Я сам задавал себе тот же вопрос, но тут дым из шейкера перестал валить. Только он не исчез, как пар от других напитков с сухим льдом. Он, казалось, собрался над столом и стал более плотным; теперь клубы дыма напоминали очертания человеческой фигуры. Если бы я столько не выпил тогда, то мог бы сейчас поклясться, что верхняя часть облака сильно походила на человеческое лицо, на котором застыло свирепое выражение. Кажется, одна из девушек увидела то же самое; она испуганно вскрикнула. Одновременно, казалось, послышался гул и грохот — как будто где-то вдалеке проносился поезд.

Я не знал, что происходит, но мне не хотелось, чтобы это испортило вечеринку; в итоге я беззаботно улыбнулся и шагнул к столу, сказав: «Ну, я хочу мартини; чертовски много мартини».

Как раз тогда Джо Козиковски вошел в дверь позади меня; в руках он держал поднос с канапе.

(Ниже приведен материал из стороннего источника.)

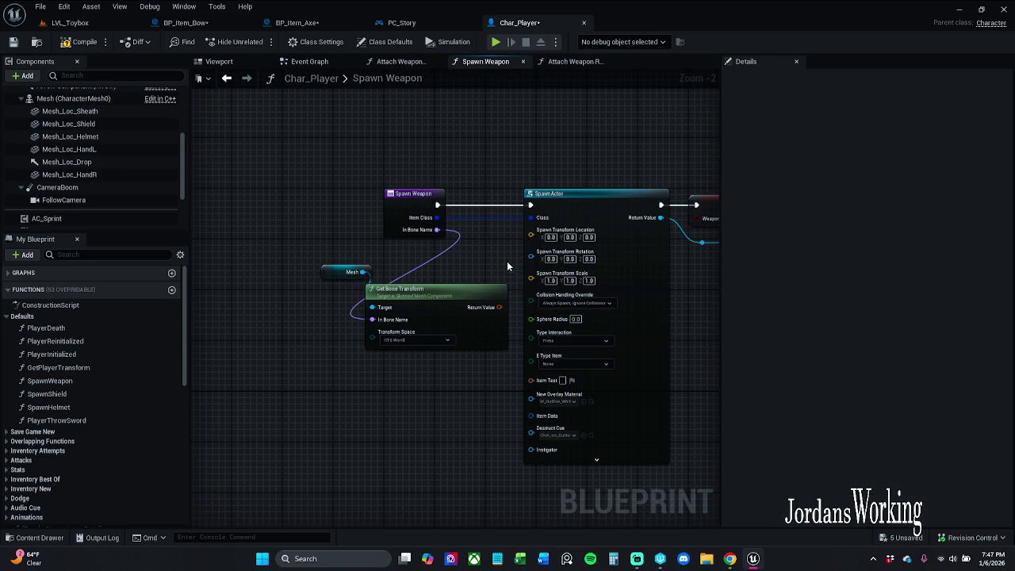
Step: Set Get Bone Transform to RTS Actor space, recombine Spawn Transform, and wire Return Value into it
{"action": "left_click", "coordinate": [444, 341]}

Джо вздрогнул, заорал, уронил канапе на пол и выбежал через кухонную дверь. С тех пор я его не видел.

Тогда мне показалось, что это совсем не важно. Когда мы более или менее прибрали в комнате, я снова огляделся: призрак или дым, чем бы он там ни был, исчез. Самое странное — когда я возвратился к столу, в шейкере было полно мартини; так же полны были и шейкер с «Манхэттеном», и ковш со льдом для скотча и содовой. До тех пор все страдали от нехватки мартини — теперь его стало слишком много.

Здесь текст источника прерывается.